> _YOUR OBJECTIVE_:
Please reproduce the listing below, character for character and in full.

○ ○ ○ ○ ○ ○ ○

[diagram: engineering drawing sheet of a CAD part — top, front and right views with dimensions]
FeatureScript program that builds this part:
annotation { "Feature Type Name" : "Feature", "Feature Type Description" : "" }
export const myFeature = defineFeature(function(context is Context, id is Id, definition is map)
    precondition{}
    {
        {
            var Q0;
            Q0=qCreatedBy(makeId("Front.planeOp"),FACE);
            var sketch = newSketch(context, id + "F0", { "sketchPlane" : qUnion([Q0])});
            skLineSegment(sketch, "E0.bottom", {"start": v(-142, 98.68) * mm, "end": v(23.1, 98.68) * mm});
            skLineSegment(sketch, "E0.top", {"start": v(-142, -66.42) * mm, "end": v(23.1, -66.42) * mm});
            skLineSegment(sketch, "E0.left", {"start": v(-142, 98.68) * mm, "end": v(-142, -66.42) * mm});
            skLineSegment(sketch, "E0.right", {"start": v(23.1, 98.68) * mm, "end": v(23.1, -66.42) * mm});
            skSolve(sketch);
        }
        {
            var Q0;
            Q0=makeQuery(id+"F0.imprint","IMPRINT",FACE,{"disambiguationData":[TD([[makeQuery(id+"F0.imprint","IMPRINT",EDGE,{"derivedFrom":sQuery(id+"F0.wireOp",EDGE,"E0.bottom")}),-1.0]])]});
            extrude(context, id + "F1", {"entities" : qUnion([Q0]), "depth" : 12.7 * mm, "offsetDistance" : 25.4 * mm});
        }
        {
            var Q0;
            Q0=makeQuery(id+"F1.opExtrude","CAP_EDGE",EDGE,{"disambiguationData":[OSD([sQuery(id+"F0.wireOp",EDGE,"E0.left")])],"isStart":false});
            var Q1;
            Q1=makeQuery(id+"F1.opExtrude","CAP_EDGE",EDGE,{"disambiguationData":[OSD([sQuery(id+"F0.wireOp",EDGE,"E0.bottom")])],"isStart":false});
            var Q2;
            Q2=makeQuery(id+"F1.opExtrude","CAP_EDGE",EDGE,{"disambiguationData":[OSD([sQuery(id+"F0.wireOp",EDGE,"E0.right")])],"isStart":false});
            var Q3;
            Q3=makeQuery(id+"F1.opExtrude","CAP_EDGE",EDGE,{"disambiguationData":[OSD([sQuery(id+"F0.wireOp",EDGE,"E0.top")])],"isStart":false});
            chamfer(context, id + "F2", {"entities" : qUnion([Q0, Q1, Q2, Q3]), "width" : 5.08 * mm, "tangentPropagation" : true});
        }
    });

○ ○ ○ ○ ○ ○ ○

> _SOLUTION TO THE EXERCISE_:
[diagram: engineering drawing sheet of a CAD part — top, front and right views with dimensions]
FeatureScript program that builds this part:
annotation { "Feature Type Name" : "Feature", "Feature Type Description" : "" }
export const myFeature = defineFeature(function(context is Context, id is Id, definition is map)
    precondition{}
    {
        {
            var Q0;
            Q0=qCreatedBy(makeId("Front.planeOp"),FACE);
            var sketch = newSketch(context, id + "F0", { "sketchPlane" : qUnion([Q0])});
            skLineSegment(sketch, "E0.bottom", {"start": v(-142, 98.68) * mm, "end": v(23.1, 98.68) * mm});
            skLineSegment(sketch, "E0.top", {"start": v(-142, -66.42) * mm, "end": v(23.1, -66.42) * mm});
            skLineSegment(sketch, "E0.left", {"start": v(-142, 98.68) * mm, "end": v(-142, -66.42) * mm});
            skLineSegment(sketch, "E0.right", {"start": v(23.1, 98.68) * mm, "end": v(23.1, -66.42) * mm});
            skSolve(sketch);
        }
        {
            var Q0;
            Q0=makeQuery(id+"F0.imprint","IMPRINT",FACE,{"disambiguationData":[TD([[makeQuery(id+"F0.imprint","IMPRINT",EDGE,{"derivedFrom":sQuery(id+"F0.wireOp",EDGE,"E0.bottom")}),-1.0]])]});
            extrude(context, id + "F1", {"entities" : qUnion([Q0]), "depth" : 12.7 * mm, "offsetDistance" : 25.4 * mm});
        }
        {
            var Q0;
            Q0=makeQuery(id+"F1.opExtrude","CAP_EDGE",EDGE,{"disambiguationData":[OSD([sQuery(id+"F0.wireOp",EDGE,"E0.left")])],"isStart":false});
            var Q1;
            Q1=makeQuery(id+"F1.opExtrude","CAP_EDGE",EDGE,{"disambiguationData":[OSD([sQuery(id+"F0.wireOp",EDGE,"E0.bottom")])],"isStart":false});
            var Q2;
            Q2=makeQuery(id+"F1.opExtrude","CAP_EDGE",EDGE,{"disambiguationData":[OSD([sQuery(id+"F0.wireOp",EDGE,"E0.right")])],"isStart":false});
            var Q3;
            Q3=makeQuery(id+"F1.opExtrude","CAP_EDGE",EDGE,{"disambiguationData":[OSD([sQuery(id+"F0.wireOp",EDGE,"E0.top")])],"isStart":false});
            chamfer(context, id + "F2", {"entities" : qUnion([Q0, Q1, Q2, Q3]), "width" : 5.08 * mm, "tangentPropagation" : true});
        }
    });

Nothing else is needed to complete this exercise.